### Provided material

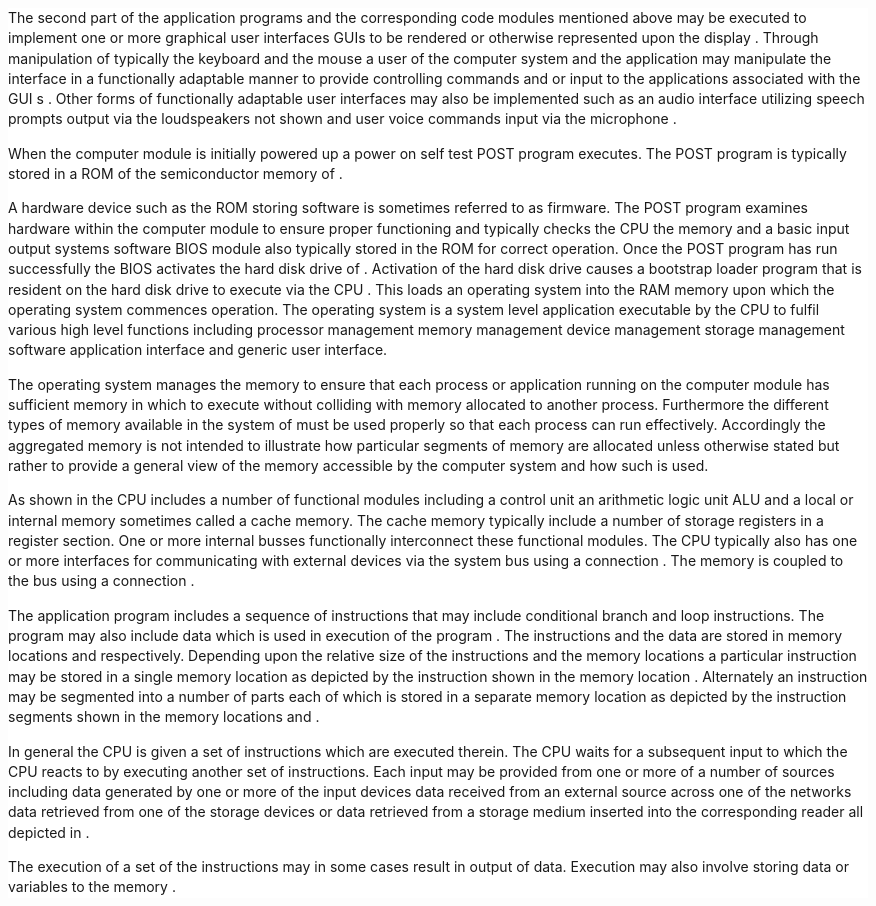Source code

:The second part of the application programs and the corresponding code modules mentioned above may be executed to implement one or more graphical user interfaces GUIs to be rendered or otherwise represented upon the display . Through manipulation of typically the keyboard and the mouse a user of the computer system and the application may manipulate the interface in a functionally adaptable manner to provide controlling commands and or input to the applications associated with the GUI s . Other forms of functionally adaptable user interfaces may also be implemented such as an audio interface utilizing speech prompts output via the loudspeakers not shown and user voice commands input via the microphone .

When the computer module is initially powered up a power on self test POST program executes. The POST program is typically stored in a ROM of the semiconductor memory of .

A hardware device such as the ROM storing software is sometimes referred to as firmware. The POST program examines hardware within the computer module to ensure proper functioning and typically checks the CPU the memory and a basic input output systems software BIOS module also typically stored in the ROM for correct operation. Once the POST program has run successfully the BIOS activates the hard disk drive of . Activation of the hard disk drive causes a bootstrap loader program that is resident on the hard disk drive to execute via the CPU . This loads an operating system into the RAM memory upon which the operating system commences operation. The operating system is a system level application executable by the CPU to fulfil various high level functions including processor management memory management device management storage management software application interface and generic user interface.

The operating system manages the memory to ensure that each process or application running on the computer module has sufficient memory in which to execute without colliding with memory allocated to another process. Furthermore the different types of memory available in the system of must be used properly so that each process can run effectively. Accordingly the aggregated memory is not intended to illustrate how particular segments of memory are allocated unless otherwise stated but rather to provide a general view of the memory accessible by the computer system and how such is used.

As shown in the CPU includes a number of functional modules including a control unit an arithmetic logic unit ALU and a local or internal memory sometimes called a cache memory. The cache memory typically include a number of storage registers in a register section. One or more internal busses functionally interconnect these functional modules. The CPU typically also has one or more interfaces for communicating with external devices via the system bus using a connection . The memory is coupled to the bus using a connection .

The application program includes a sequence of instructions that may include conditional branch and loop instructions. The program may also include data which is used in execution of the program . The instructions and the data are stored in memory locations and respectively. Depending upon the relative size of the instructions and the memory locations a particular instruction may be stored in a single memory location as depicted by the instruction shown in the memory location . Alternately an instruction may be segmented into a number of parts each of which is stored in a separate memory location as depicted by the instruction segments shown in the memory locations and .

In general the CPU is given a set of instructions which are executed therein. The CPU waits for a subsequent input to which the CPU reacts to by executing another set of instructions. Each input may be provided from one or more of a number of sources including data generated by one or more of the input devices data received from an external source across one of the networks data retrieved from one of the storage devices or data retrieved from a storage medium inserted into the corresponding reader all depicted in .

The execution of a set of the instructions may in some cases result in output of data. Execution may also involve storing data or variables to the memory .
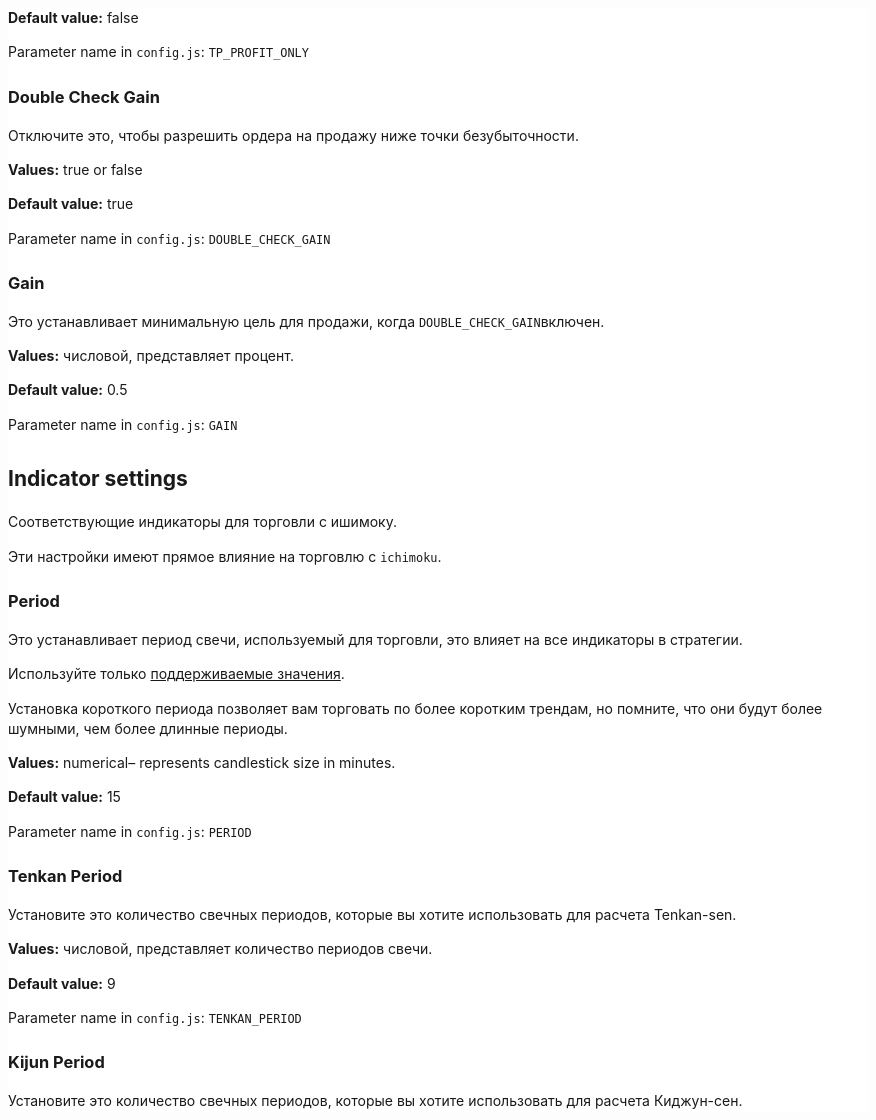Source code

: **Default value:** false

Parameter name in `config.js`: `TP_PROFIT_ONLY`

### Double Check Gain <a id="double-check-gain"></a>

Отключите это, чтобы разрешить ордера на продажу ниже точки безубыточности.

**Values:** true or false

**Default value:** true

Parameter name in `config.js`: `DOUBLE_CHECK_GAIN`

### Gain <a id="gain"></a>

Это устанавливает минимальную цель для продажи, когда `DOUBLE_CHECK_GAIN`включен.

**Values:** числовой, представляет процент.

**Default value:** 0.5

Parameter name in `config.js`: `GAIN`

## Indicator settings <a id="indicator-settings"></a>

Соответствующие индикаторы для торговли с ишимоку.

Эти настройки имеют прямое влияние на торговлю с `ichimoku`.

### Period <a id="period"></a>

Это устанавливает период свечи, используемый для торговли, это влияет на все индикаторы в стратегии.

Используйте только [поддерживаемые значения](../../kak-rabotat-s-gunbot/untitled/period.md).

Установка короткого периода позволяет вам торговать по более коротким трендам, но помните, что они будут более шумными, чем более длинные периоды.

**Values:** numerical– represents candlestick size in minutes.

**Default value:** 15

Parameter name in `config.js`: `PERIOD`

### Tenkan Period <a id="tenkan-period"></a>

Установите это количество свечных периодов, которые вы хотите использовать для расчета Tenkan-sen.

**Values:** числовой, представляет количество периодов свечи.

**Default value:** 9

Parameter name in `config.js`: `TENKAN_PERIOD`

### Kijun Period <a id="kijun-period"></a>

Установите это количество свечных периодов, которые вы хотите использовать для расчета Киджун-сен.
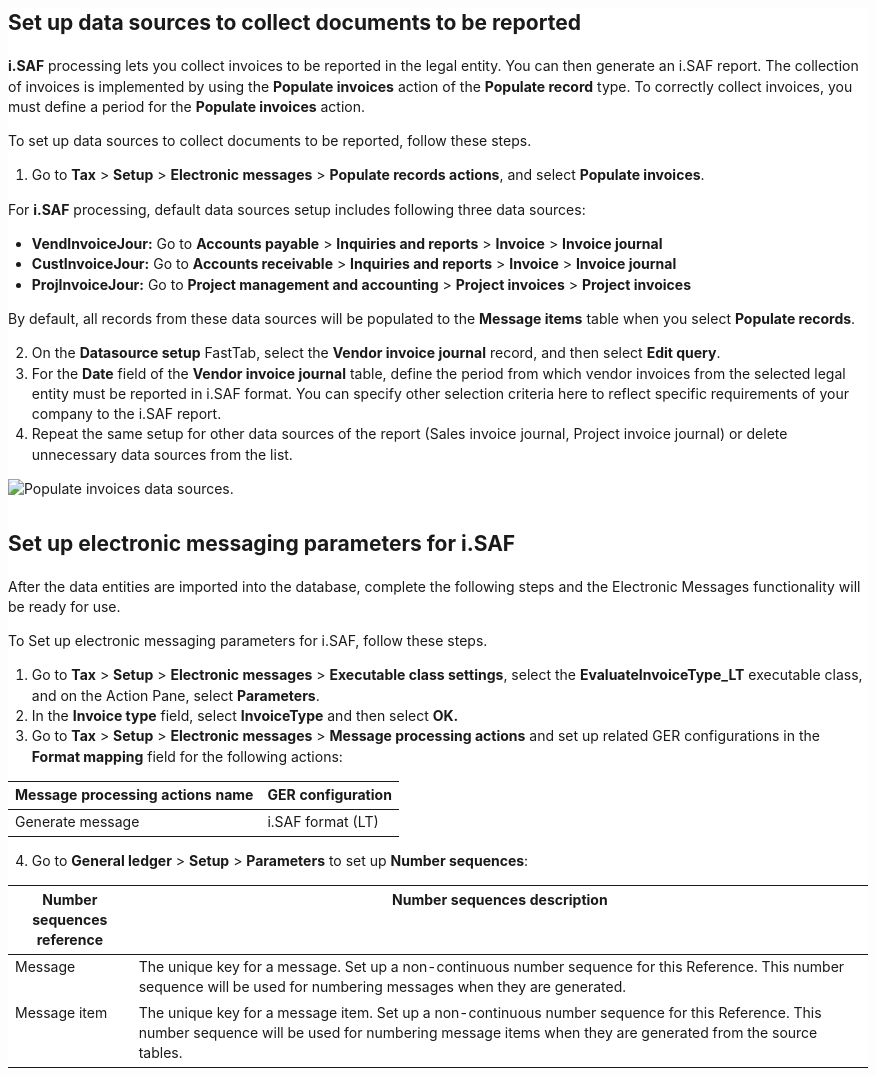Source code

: ## Set up data sources to collect documents to be reported

**i.SAF** processing lets you collect invoices to be reported in the legal entity. You can then generate an i.SAF report. The collection of invoices is implemented by using the **Populate invoices** action of the **Populate record** type. To correctly collect invoices, you must define a period for the **Populate invoices** action.

To set up data sources to collect documents to be reported, follow these steps.

1. Go to **Tax** > **Setup** > **Electronic messages** > **Populate records actions**, and select **Populate invoices**. 

For **i.SAF** processing, default data sources setup includes following three data sources:

 - **VendInvoiceJour:** Go to **Accounts payable** \> **Inquiries and reports** \> **Invoice** \> **Invoice journal**
 - **CustInvoiceJour:** Go to **Accounts receivable** \> **Inquiries and reports** \> **Invoice** \> **Invoice journal**
 - **ProjInvoiceJour:** Go to **Project management and accounting** \> **Project invoices** \> **Project invoices**

By default, all records from these data sources will be populated to the **Message items** table when you select **Populate records**.

2. On the **Datasource setup** FastTab, select the **Vendor invoice journal** record, and then select **Edit query**. 
3. For the **Date** field of the **Vendor invoice journal** table, define the period from which vendor invoices from the selected legal entity must be reported in i.SAF format. You can specify other selection criteria here to reflect specific requirements of your company to the i.SAF report. 
4. Repeat the same setup for other data sources of the report (Sales invoice journal, Project invoice journal) or delete unnecessary data sources from the list.

![Populate invoices data sources.](../media/isaf-populate-records.jpg)

## Set up electronic messaging parameters for i.SAF

After the data entities are imported into the database, complete the following steps and the Electronic Messages functionality will be ready for use.

To Set up electronic messaging parameters for i.SAF, follow these steps.

1. Go to **Tax** \> **Setup** \> **Electronic messages** \> **Executable class settings**, select the **EvaluateInvoiceType_LT** executable class, and on the Action Pane, select **Parameters**. 
2. In the **Invoice type** field, select **InvoiceType** and then select **OK.**
3. Go to **Tax** \> **Setup** \> **Electronic messages** \> **Message processing actions** and set up related GER configurations in the **Format mapping** field for the following actions:

| **Message processing actions name** | **GER configuration** |
|-------------------------------------|-----------------------|
| Generate message                     | i.SAF format (LT)     |

4. Go to **General ledger** \> **Setup** \> **Parameters** to set up **Number sequences**:

| **Number sequences reference** | **Number sequences description**                                                                                                                                                                                                                         |
|--------------------------------|----------------------------------------------------------------------------------------------------------------------------------------------------------------------------------------------------------------------------------------------------------|
| Message                        | The unique key for a message. Set up a non-continuous number sequence for this Reference. This number sequence will be used for numbering messages when they are generated. |
| Message item                   | The unique key for a message item. Set up a non-continuous number sequence for this Reference. This number sequence will be used for numbering message items when they are generated from the source tables. |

### Job
Count how many lines in the data above contain the word "Project", and reply with only that number.

### The completed task
2